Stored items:
--- START ---

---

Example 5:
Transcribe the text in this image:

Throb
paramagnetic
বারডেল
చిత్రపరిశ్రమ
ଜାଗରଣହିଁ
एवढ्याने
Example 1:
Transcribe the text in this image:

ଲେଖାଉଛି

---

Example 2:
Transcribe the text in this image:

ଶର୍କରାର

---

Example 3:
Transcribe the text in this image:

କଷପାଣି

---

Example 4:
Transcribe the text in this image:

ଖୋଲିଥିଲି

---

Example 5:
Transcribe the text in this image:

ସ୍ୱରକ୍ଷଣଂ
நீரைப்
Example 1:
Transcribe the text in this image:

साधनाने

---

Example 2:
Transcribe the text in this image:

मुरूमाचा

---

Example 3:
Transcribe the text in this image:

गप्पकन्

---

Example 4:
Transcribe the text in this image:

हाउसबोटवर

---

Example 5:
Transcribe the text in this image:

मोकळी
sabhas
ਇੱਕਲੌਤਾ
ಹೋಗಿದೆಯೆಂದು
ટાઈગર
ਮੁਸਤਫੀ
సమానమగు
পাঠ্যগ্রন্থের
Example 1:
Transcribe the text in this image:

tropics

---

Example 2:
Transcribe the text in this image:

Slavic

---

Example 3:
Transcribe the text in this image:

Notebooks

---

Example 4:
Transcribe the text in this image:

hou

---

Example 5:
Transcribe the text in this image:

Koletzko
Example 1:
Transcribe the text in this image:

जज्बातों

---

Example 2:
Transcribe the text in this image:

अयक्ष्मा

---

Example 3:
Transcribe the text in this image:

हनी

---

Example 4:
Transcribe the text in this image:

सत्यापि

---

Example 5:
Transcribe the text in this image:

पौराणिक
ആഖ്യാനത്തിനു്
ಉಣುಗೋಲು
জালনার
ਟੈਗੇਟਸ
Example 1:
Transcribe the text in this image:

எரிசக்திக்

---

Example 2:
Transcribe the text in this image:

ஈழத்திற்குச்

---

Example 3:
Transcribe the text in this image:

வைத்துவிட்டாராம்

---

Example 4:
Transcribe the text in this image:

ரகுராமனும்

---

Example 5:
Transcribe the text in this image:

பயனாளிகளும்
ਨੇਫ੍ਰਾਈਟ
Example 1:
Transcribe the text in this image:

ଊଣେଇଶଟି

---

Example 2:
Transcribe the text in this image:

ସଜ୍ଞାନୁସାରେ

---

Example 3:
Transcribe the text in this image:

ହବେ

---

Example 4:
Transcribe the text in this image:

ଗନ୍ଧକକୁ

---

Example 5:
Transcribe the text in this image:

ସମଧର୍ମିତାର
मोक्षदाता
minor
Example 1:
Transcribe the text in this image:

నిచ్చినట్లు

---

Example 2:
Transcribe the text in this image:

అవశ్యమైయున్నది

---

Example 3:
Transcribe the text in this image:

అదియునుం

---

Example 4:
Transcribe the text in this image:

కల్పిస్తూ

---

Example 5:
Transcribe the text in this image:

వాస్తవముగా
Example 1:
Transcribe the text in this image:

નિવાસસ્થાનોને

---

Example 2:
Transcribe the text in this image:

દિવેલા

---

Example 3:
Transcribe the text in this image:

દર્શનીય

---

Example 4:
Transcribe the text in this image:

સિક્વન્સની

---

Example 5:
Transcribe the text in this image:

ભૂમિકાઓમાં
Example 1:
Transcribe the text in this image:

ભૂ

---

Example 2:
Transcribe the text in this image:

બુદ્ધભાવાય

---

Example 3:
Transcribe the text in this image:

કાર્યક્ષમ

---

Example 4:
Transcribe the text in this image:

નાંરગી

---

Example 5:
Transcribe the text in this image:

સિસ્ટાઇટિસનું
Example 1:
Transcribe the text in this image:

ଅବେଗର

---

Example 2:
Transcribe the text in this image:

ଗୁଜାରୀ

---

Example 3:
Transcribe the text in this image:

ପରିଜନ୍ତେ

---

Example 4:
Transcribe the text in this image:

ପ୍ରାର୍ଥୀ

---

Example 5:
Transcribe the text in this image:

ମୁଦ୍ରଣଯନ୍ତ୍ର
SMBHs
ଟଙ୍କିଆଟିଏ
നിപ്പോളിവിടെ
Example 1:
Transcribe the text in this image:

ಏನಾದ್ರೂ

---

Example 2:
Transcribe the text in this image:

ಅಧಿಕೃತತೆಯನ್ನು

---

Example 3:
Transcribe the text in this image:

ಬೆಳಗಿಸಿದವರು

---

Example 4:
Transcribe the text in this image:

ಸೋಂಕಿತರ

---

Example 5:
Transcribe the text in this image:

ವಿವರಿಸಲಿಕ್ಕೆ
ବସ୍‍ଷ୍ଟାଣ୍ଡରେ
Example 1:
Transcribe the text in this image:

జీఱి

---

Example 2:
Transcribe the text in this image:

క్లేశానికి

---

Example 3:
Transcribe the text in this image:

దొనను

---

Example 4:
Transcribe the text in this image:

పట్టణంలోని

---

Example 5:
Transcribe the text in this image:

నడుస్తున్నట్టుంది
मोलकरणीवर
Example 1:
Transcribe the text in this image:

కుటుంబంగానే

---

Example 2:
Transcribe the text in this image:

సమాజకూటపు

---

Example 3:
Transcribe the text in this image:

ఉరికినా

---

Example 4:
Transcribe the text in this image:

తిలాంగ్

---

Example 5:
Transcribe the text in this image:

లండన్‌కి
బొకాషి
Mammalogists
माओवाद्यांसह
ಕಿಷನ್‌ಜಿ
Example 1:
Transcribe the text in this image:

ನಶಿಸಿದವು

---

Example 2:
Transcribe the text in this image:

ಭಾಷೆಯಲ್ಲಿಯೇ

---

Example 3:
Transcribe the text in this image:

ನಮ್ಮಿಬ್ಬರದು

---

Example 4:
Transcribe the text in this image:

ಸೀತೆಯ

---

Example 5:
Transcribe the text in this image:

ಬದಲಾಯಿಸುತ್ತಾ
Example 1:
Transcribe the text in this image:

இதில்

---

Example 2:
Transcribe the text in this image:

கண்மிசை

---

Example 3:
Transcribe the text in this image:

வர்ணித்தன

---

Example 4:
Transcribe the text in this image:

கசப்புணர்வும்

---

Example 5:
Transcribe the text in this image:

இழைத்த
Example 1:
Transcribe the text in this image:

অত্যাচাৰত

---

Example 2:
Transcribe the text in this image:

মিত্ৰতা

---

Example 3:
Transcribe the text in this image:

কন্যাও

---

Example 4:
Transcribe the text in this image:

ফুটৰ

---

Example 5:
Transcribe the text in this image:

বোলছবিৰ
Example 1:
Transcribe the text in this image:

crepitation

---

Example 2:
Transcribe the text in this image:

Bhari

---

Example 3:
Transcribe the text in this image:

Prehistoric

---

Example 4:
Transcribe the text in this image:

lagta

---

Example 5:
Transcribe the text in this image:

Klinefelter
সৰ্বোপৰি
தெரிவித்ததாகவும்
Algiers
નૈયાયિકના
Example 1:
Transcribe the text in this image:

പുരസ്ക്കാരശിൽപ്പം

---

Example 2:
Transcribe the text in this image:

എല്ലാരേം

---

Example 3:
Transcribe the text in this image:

--- END ---

Aim of the exercise: Print each entry exactly as it appears above.

Finished task:
---

Example 5:
Transcribe the text in this image:

Throb
paramagnetic
বারডেল
చిత్రపరిశ్రమ
ଜାଗରଣହିଁ
एवढ्याने
Example 1:
Transcribe the text in this image:

ଲେଖାଉଛି

---

Example 2:
Transcribe the text in this image:

ଶର୍କରାର

---

Example 3:
Transcribe the text in this image:

କଷପାଣି

---

Example 4:
Transcribe the text in this image:

ଖୋଲିଥିଲି

---

Example 5:
Transcribe the text in this image:

ସ୍ୱରକ୍ଷଣଂ
நீரைப்
Example 1:
Transcribe the text in this image:

साधनाने

---

Example 2:
Transcribe the text in this image:

मुरूमाचा

---

Example 3:
Transcribe the text in this image:

गप्पकन्

---

Example 4:
Transcribe the text in this image:

हाउसबोटवर

---

Example 5:
Transcribe the text in this image:

मोकळी
sabhas
ਇੱਕਲੌਤਾ
ಹೋಗಿದೆಯೆಂದು
ટાઈગર
ਮੁਸਤਫੀ
సమానమగు
পাঠ্যগ্রন্থের
Example 1:
Transcribe the text in this image:

tropics

---

Example 2:
Transcribe the text in this image:

Slavic

---

Example 3:
Transcribe the text in this image:

Notebooks

---

Example 4:
Transcribe the text in this image:

hou

---

Example 5:
Transcribe the text in this image:

Koletzko
Example 1:
Transcribe the text in this image:

जज्बातों

---

Example 2:
Transcribe the text in this image:

अयक्ष्मा

---

Example 3:
Transcribe the text in this image:

हनी

---

Example 4:
Transcribe the text in this image:

सत्यापि

---

Example 5:
Transcribe the text in this image:

पौराणिक
ആഖ്യാനത്തിനു്
ಉಣುಗೋಲು
জালনার
ਟੈਗੇਟਸ
Example 1:
Transcribe the text in this image:

எரிசக்திக்

---

Example 2:
Transcribe the text in this image:

ஈழத்திற்குச்

---

Example 3:
Transcribe the text in this image:

வைத்துவிட்டாராம்

---

Example 4:
Transcribe the text in this image:

ரகுராமனும்

---

Example 5:
Transcribe the text in this image:

பயனாளிகளும்
ਨੇਫ੍ਰਾਈਟ
Example 1:
Transcribe the text in this image:

ଊଣେଇଶଟି

---

Example 2:
Transcribe the text in this image:

ସଜ୍ଞାନୁସାରେ

---

Example 3:
Transcribe the text in this image:

ହବେ

---

Example 4:
Transcribe the text in this image:

ଗନ୍ଧକକୁ

---

Example 5:
Transcribe the text in this image:

ସମଧର୍ମିତାର
मोक्षदाता
minor
Example 1:
Transcribe the text in this image:

నిచ్చినట్లు

---

Example 2:
Transcribe the text in this image:

అవశ్యమైయున్నది

---

Example 3:
Transcribe the text in this image:

అదియునుం

---

Example 4:
Transcribe the text in this image:

కల్పిస్తూ

---

Example 5:
Transcribe the text in this image:

వాస్తవముగా
Example 1:
Transcribe the text in this image:

નિવાસસ્થાનોને

---

Example 2:
Transcribe the text in this image:

દિવેલા

---

Example 3:
Transcribe the text in this image:

દર્શનીય

---

Example 4:
Transcribe the text in this image:

સિક્વન્સની

---

Example 5:
Transcribe the text in this image:

ભૂમિકાઓમાં
Example 1:
Transcribe the text in this image:

ભૂ

---

Example 2:
Transcribe the text in this image:

બુદ્ધભાવાય

---

Example 3:
Transcribe the text in this image:

કાર્યક્ષમ

---

Example 4:
Transcribe the text in this image:

નાંરગી

---

Example 5:
Transcribe the text in this image:

સિસ્ટાઇટિસનું
Example 1:
Transcribe the text in this image:

ଅବେଗର

---

Example 2:
Transcribe the text in this image:

ଗୁଜାରୀ

---

Example 3:
Transcribe the text in this image:

ପରିଜନ୍ତେ

---

Example 4:
Transcribe the text in this image:

ପ୍ରାର୍ଥୀ

---

Example 5:
Transcribe the text in this image:

ମୁଦ୍ରଣଯନ୍ତ୍ର
SMBHs
ଟଙ୍କିଆଟିଏ
നിപ്പോളിവിടെ
Example 1:
Transcribe the text in this image:

ಏನಾದ್ರೂ

---

Example 2:
Transcribe the text in this image:

ಅಧಿಕೃತತೆಯನ್ನು

---

Example 3:
Transcribe the text in this image:

ಬೆಳಗಿಸಿದವರು

---

Example 4:
Transcribe the text in this image:

ಸೋಂಕಿತರ

---

Example 5:
Transcribe the text in this image:

ವಿವರಿಸಲಿಕ್ಕೆ
ବସ୍‍ଷ୍ଟାଣ୍ଡରେ
Example 1:
Transcribe the text in this image:

జీఱి

---

Example 2:
Transcribe the text in this image:

క్లేశానికి

---

Example 3:
Transcribe the text in this image:

దొనను

---

Example 4:
Transcribe the text in this image:

పట్టణంలోని

---

Example 5:
Transcribe the text in this image:

నడుస్తున్నట్టుంది
मोलकरणीवर
Example 1:
Transcribe the text in this image:

కుటుంబంగానే

---

Example 2:
Transcribe the text in this image:

సమాజకూటపు

---

Example 3:
Transcribe the text in this image:

ఉరికినా

---

Example 4:
Transcribe the text in this image:

తిలాంగ్

---

Example 5:
Transcribe the text in this image:

లండన్‌కి
బొకాషి
Mammalogists
माओवाद्यांसह
ಕಿಷನ್‌ಜಿ
Example 1:
Transcribe the text in this image:

ನಶಿಸಿದವು

---

Example 2:
Transcribe the text in this image:

ಭಾಷೆಯಲ್ಲಿಯೇ

---

Example 3:
Transcribe the text in this image:

ನಮ್ಮಿಬ್ಬರದು

---

Example 4:
Transcribe the text in this image:

ಸೀತೆಯ

---

Example 5:
Transcribe the text in this image:

ಬದಲಾಯಿಸುತ್ತಾ
Example 1:
Transcribe the text in this image:

இதில்

---

Example 2:
Transcribe the text in this image:

கண்மிசை

---

Example 3:
Transcribe the text in this image:

வர்ணித்தன

---

Example 4:
Transcribe the text in this image:

கசப்புணர்வும்

---

Example 5:
Transcribe the text in this image:

இழைத்த
Example 1:
Transcribe the text in this image:

অত্যাচাৰত

---

Example 2:
Transcribe the text in this image:

মিত্ৰতা

---

Example 3:
Transcribe the text in this image:

কন্যাও

---

Example 4:
Transcribe the text in this image:

ফুটৰ

---

Example 5:
Transcribe the text in this image:

বোলছবিৰ
Example 1:
Transcribe the text in this image:

crepitation

---

Example 2:
Transcribe the text in this image:

Bhari

---

Example 3:
Transcribe the text in this image:

Prehistoric

---

Example 4:
Transcribe the text in this image:

lagta

---

Example 5:
Transcribe the text in this image:

Klinefelter
সৰ্বোপৰি
தெரிவித்ததாகவும்
Algiers
નૈયાયિકના
Example 1:
Transcribe the text in this image:

പുരസ്ക്കാരശിൽപ്പം

---

Example 2:
Transcribe the text in this image:

എല്ലാരേം

---

Example 3:
Transcribe the text in this image:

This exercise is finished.